One of my favorite articles (with its siblings), this subject was addressed much more eloquently on the Ribbonfarm blog by David Manheim in Goodhart’s Law and why measurement is Hard. If anything, after reading that essay, you will have sympathy for the metrics-oriented manager and be convinced that nothing they can do is right. I firmly believe that metrics should be designed to the task at hand, and then once achieved, monitored for a while but not dogmatically so. Better to target new and improved metrics than enforce institutional petrification ‘by the numbers.’
STUB: Value as Risk Series
I perceive the only way for value based care to be long-term profitable/successful is for large-scale vertical integration by a large Enterprise Health Institution (EHI) across the care spectrum. Hospital acquires Clinics, Practices, and Doctors, quantifies its covered lives, and then with better analytics than the insurers, capitates, ultimately contracting directly with employers & individuals. The insurers become redundant – and the Vertically Integrated Enterprise saves on economies of scale. It provides care in the most cost effective manner possible & closes beds, relying instead on telehealth, m health apps & predictive algorithms, and innovative care delivery.
When the Hospital’s profitability model resembles the insurer’s, and it is beholden only to itself (capitated payments are all there is), something fascinating happens. No longer does it matter if there is an ICD-10/HOPPS/CPT/DRG code for a procedure. The entity is no longer beholden to the rules of payment, and can internally innovate. A successful vertically integrated enterprise will – and quickly. While there will have to be appropriate regulatory oversight to prevent patient abuse, profiteering, or attempts to financialize the model; adjusting capitation with incentive payments for real measures of quality (not proxies) will prompt compliance and improved care.
Writing as a physician, this arrangement may or may not commoditize care further. Concerns about standardization of care are probably overstated, as the first CDS tool more accurate than a physician will standardize care to that model anyway! From an administrator’s perspective, it is a no-brainer to deliver care in an innovative manner that circumvents existing stumbling blocks. From a patient’s perspective, while I prefer easy access to a physician, maintaining that access is becoming unaffordable, let alone then utilizing health care! At some point, the economic pain will be so high that patients will want alternatives they can afford. Whether that means mid-levels or AI algorithms only time will tell.
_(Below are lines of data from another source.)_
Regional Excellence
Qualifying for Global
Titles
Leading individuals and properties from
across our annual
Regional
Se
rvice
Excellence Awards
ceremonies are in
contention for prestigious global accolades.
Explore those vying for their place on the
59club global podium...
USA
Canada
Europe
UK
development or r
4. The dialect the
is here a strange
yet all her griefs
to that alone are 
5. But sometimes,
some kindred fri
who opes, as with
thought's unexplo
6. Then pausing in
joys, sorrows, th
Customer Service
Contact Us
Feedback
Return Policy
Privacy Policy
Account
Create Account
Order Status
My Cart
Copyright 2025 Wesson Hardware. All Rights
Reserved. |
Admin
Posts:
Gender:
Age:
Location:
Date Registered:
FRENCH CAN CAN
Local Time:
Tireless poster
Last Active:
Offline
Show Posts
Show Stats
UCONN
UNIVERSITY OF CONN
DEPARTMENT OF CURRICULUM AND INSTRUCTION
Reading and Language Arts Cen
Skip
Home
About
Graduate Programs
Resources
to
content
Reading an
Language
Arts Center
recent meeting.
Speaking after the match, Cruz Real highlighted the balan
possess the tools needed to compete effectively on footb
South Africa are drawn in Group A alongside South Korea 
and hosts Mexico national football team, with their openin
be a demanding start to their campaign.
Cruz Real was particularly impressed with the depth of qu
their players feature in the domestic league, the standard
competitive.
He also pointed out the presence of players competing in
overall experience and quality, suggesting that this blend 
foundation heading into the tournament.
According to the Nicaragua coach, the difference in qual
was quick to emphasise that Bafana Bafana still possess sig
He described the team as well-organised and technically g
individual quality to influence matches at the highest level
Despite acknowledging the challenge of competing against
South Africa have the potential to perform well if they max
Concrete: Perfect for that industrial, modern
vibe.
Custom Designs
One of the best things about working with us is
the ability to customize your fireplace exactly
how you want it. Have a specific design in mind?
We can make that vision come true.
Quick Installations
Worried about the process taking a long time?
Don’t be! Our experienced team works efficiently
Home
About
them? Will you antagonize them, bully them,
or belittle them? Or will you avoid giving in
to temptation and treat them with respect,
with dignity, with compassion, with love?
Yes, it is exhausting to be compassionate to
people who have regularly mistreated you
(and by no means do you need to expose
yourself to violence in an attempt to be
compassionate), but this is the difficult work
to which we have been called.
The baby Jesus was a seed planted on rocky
I really like the concept I began here with data visualization in five dimensions. Could this be a helpful additional tool to AI research like Tensorboard? I’m thinking about eventually writing a paper on this one.
The concept of treating a care model like an equation is what got me started on all this – describing a system as a mathematical model seemed like such a good idea – but required learning on my part. That, and the effects thereof, are still ongoing. At the time of the writing, the solution appeared daunting & I “put the project on the back burner (i.e. abandoned it)” as I couldn’t make it work. Of course, with advancing tools and algorithms well suited to evaluation of this task, I might rexamine this soon.